Stonehenge is great and all, but it definitely has its drawbacks. As one of the wonders of the ancient world, it comes with a lot of prestige—and a lot of tourists. Though new facilities at the site are doing a better job breaking up the crowds, you still have to get up pretty early if you want the place to yourself. And no matter what time of day you’re there, you won’t get access to the stones themselves unless you’re one of the first 20,000 people to arrive on one of the solstices.
But what many Americans don’t realize is that there are around 1300 stone circles in the British Isles and Brittany. Which mean you have a lot of options! So if you’d like to put your hands against a stone, or stand in a ring with only the howling wind and maybe a few lambs, check out one of these sweet alternative stone circles.
1. Avebury (Somerset)
Avebury is only a stone’s throw away from Stonehenge. This stone circle is massive—so massive, in fact, it encompasses the better part of Avebury village. You can actually have lunch at a thatched pub (The Red Lion) inside the stone circle (the mac and cheese is particularly delicious). The stones rest like jagged teeth, large enough to be thrones, around the perimeter of the settlement.

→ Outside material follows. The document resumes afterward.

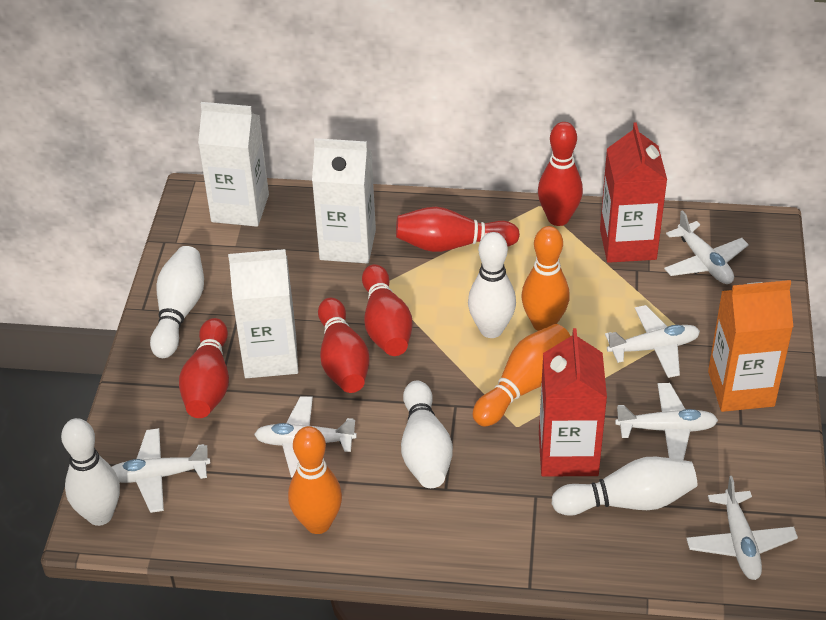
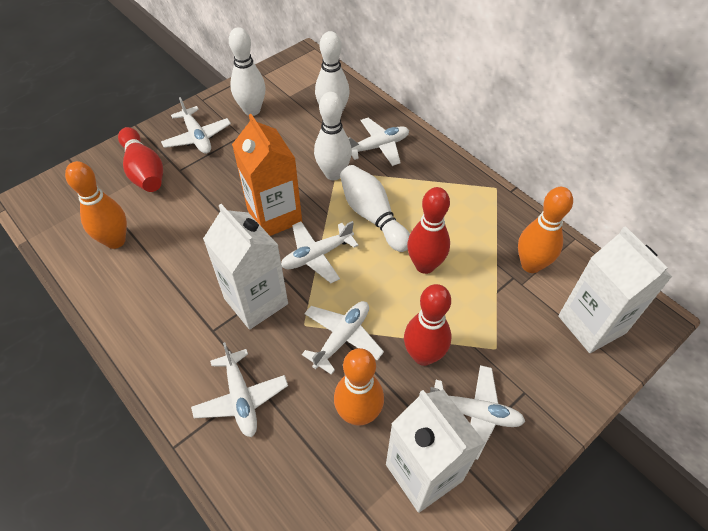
red bowling pin: 5 -> 3
red carton: 2 -> 0
white bowling pin: 5 -> 4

If this isn’t Neolithic enough for you, Avebury has a small museum dedicated to its mysterious past. You can see the skeleton of a boy found in the old city walls. Perhaps he was a sacrifice to keep the settlement safe? No one really knows. It’s creepy cool.
Head outside town down a lane marked by ancient pillars made of boulders. Turn right to climb a steep hill. You’ll pass a fairy tree on your way up, its branches decked with ribbons and beads by pilgrims looking for good luck. When you crest the hill, you can see Silbury Hill. Again, no one really knows why it’s there or what it is (I believe the museum speculates it might be a trash heap from the villagers), but it is an impressive sight against the gentle Somerset hills.
Want more cool stuff, do you? Well, just take a left and head for the crest of the hill across the road. That’s where you’ll find the West Kennet Long Barrow, an eerie tomb abandoned to the wind and the rain. You can explore inside (there are a few small rooms to poke your head into). Be sure to take a breather and admire the spectacular view—you earned it, after all those hills.
It’s about a mile and a half back to Avebury, but this hike is well worth the effort. Aside from the museum, everything is free. And aside from Silbury Hill, everything is open for you to touch and explore. (Though, of course, do so with respect. You don’t want to invoke an ancient curse on your holiday.)